▸ **ACTIVITY**
All of the records must be restated exactly, with every line complete.

▸ **GIVEN DATA**
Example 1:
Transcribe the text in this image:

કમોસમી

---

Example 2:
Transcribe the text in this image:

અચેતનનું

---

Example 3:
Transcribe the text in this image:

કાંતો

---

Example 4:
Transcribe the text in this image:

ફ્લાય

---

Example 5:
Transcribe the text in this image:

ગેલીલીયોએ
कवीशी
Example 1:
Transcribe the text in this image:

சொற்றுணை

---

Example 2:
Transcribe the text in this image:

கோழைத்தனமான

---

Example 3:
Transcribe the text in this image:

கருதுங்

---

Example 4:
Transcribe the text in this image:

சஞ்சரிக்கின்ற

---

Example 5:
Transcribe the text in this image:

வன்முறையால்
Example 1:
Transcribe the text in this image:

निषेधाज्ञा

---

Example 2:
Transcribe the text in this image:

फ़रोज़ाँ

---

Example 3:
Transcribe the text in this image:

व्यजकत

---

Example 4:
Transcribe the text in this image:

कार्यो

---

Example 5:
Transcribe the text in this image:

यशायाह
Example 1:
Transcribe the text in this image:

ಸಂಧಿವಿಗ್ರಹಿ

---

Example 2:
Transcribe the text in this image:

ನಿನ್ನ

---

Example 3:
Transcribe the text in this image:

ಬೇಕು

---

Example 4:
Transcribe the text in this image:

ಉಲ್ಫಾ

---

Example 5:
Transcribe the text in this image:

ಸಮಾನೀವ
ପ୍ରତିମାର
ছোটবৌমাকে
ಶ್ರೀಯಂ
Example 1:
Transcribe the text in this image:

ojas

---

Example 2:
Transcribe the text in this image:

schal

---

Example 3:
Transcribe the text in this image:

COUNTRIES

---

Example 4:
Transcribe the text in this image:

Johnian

▸ **SOLUTION TO THIS PROBLEM**
Example 1:
Transcribe the text in this image:

કમોસમી

---

Example 2:
Transcribe the text in this image:

અચેતનનું

---

Example 3:
Transcribe the text in this image:

કાંતો

---

Example 4:
Transcribe the text in this image:

ફ્લાય

---

Example 5:
Transcribe the text in this image:

ગેલીલીયોએ
कवीशी
Example 1:
Transcribe the text in this image:

சொற்றுணை

---

Example 2:
Transcribe the text in this image:

கோழைத்தனமான

---

Example 3:
Transcribe the text in this image:

கருதுங்

---

Example 4:
Transcribe the text in this image:

சஞ்சரிக்கின்ற

---

Example 5:
Transcribe the text in this image:

வன்முறையால்
Example 1:
Transcribe the text in this image:

निषेधाज्ञा

---

Example 2:
Transcribe the text in this image:

फ़रोज़ाँ

---

Example 3:
Transcribe the text in this image:

व्यजकत

---

Example 4:
Transcribe the text in this image:

कार्यो

---

Example 5:
Transcribe the text in this image:

यशायाह
Example 1:
Transcribe the text in this image:

ಸಂಧಿವಿಗ್ರಹಿ

---

Example 2:
Transcribe the text in this image:

ನಿನ್ನ

---

Example 3:
Transcribe the text in this image:

ಬೇಕು

---

Example 4:
Transcribe the text in this image:

ಉಲ್ಫಾ

---

Example 5:
Transcribe the text in this image:

ಸಮಾನೀವ
ପ୍ରତିମାର
ছোটবৌমাকে
ಶ್ರೀಯಂ
Example 1:
Transcribe the text in this image:

ojas

---

Example 2:
Transcribe the text in this image:

schal

---

Example 3:
Transcribe the text in this image:

COUNTRIES

---

Example 4:
Transcribe the text in this image:

Johnian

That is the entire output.